Yes you can do this with a windows service. And I think that is the way you should be doing it. You can implement your own service to process your request or you can use the open source code Job Proccessor
Basically the idea is..
You submit a request for processing
the csv file in database table with
some status as not started.
Then your windows service picks up
the request from database table which
are not started and update them as in
progress status.
Once the processing is complete
succesfully /unsuccesfuly your
service updated the database table
with status as Completed / Failed.
And your asp.net page can poll to
database table for the current status
every 5 sec or so.
•Should I use WCF? If this runs under IIS, will I have problems with aspnet_wp.exe recycling and timing out my process?
you should not be using WCF for this purpose.
I am thinking on the following approach but not sure if its the best way out:
step1 (server side): A TaskMangaer class creates a new thread and start a task.
step2 (server side): Store taskManager object reference into the cache for future reference.
step3 (client side): Use periodic Ajax call to check the status of the task.
Basically the intention is to have a framework to run a background task (5mins approx) and provide regular feedback on the web UI for the percentage of task completed.
Is there a neat way around this or any existing asp.net API that will be helpful ?
Edit 1#: I want to run the task in-proc with the app.
Edit 2#: Looks like badge implementation on stack overflow is also using the cache to track background task. https://blog.stackoverflow.com/2008/07/easy-background-tasks-in-aspnet/
I think the problem with storing the result in the cache is that ASP.NET might scavenge that cache entry for other purposes (ie if its short on memory, if its grumpy, etc). Something that is served from the cache should be something you can recreate on demand if its not found in the cache, the ASP.NET runtime is free to dump cache entries whenever it feels like it.
The usage of the cache in the badge discussion seems fundamentally different, in that case the task was shortlived. The cache was just being used as a hacky timer to fire off the task periodically.
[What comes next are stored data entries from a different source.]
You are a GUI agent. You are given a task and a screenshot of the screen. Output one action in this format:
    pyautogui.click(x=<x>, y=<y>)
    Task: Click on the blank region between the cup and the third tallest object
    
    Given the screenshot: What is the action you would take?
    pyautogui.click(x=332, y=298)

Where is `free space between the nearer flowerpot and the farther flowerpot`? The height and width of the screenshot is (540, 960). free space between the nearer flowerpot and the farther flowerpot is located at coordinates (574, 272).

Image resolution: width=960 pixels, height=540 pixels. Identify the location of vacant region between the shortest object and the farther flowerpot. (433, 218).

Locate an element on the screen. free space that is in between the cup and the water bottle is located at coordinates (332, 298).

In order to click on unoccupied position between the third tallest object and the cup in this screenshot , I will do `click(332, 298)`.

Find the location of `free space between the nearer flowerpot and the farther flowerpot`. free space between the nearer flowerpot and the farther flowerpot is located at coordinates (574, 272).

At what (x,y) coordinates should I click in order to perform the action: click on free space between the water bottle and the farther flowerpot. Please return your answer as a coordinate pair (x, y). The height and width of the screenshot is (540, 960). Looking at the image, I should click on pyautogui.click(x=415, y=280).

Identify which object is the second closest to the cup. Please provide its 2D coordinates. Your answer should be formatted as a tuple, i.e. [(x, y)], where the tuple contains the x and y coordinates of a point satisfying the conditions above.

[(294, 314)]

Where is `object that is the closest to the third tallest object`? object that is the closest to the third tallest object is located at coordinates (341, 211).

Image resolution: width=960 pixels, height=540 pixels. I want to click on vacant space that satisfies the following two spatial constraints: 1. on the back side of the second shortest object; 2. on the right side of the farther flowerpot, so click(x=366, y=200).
Can you confirm this is a task that is going to take 5 minutes, and require its own thread that whole time? This is a performance concern in itself, you will only be able to support a limited number of such requests if each requires its own thread for so long. Only if thats acceptable would I let the task camp a thread for so long.
If its ok for these tasks to camp a thread, then I'd just go ahead and store the result in a dictionary global to the process. The key of the dictionary would correlate to the client request / AJAX callback series. The key should incorporate the user ID as well if security is at all important.
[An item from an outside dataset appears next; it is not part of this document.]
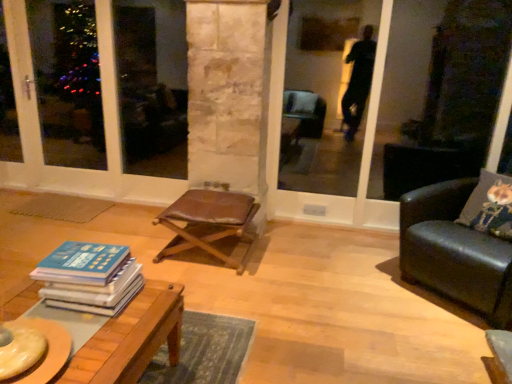
At what (x,y) coordinates should I click in order to perform the action: click on vacant region in front of blue hardcover book at lower left. Please return your answer as a coordinate pair (x, y). This screenshot has height=384, width=512. Looking at the image, I should click on (92, 337).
If you need to scale up to many users, then I think you need to break the task down into asynchronous steps, and in that case I'd probably use a DB table to store the results (again keyed per request / user).
Microsoft Message Queuing was built for scenarios like the one you try to solve:
http://www.microsoft.com/windowsserver2003/technologies/msmq/default.mspx
Windows Communicatio Foundation also has message queuing support.
Hope this helps.
Thomas
One approach for doing this is to use application state. When you spawn a worker thread, pass it a request ID that you generate, and return this to the client. The client will then pass that request ID back to the server in its AJAX calls. The server will then fetch the status using the request ID from application state. (The worker thread would be updating the application state based on its status).
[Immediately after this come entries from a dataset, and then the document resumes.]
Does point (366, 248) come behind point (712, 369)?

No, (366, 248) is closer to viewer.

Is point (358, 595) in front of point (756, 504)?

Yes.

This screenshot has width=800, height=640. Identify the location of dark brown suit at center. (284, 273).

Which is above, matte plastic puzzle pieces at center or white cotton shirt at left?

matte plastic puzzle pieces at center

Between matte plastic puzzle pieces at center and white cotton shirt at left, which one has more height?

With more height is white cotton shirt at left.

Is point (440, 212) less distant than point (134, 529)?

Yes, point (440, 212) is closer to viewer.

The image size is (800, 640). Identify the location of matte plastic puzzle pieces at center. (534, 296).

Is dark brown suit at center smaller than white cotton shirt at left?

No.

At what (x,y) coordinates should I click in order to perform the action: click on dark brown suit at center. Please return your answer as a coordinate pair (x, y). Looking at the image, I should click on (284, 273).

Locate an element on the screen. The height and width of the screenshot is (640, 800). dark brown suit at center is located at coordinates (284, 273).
I saw an approach to a similar problem somewhere. The solution was something like:
Start the background task on server.Return immediately with a url to the result.
Until the result is posted, this url will return 404.
The client checks periodically for this url.
The client reads the results when
they are finally posted.
The url will be something like http://mysite/myresults/cffc6c30-d1c2-11dd-ad8b-0800200c9a66.
The best document format is probably JSON.
If feedback on progress is important, modify the document to also contain status (inprogress/finish) and progress (42 %).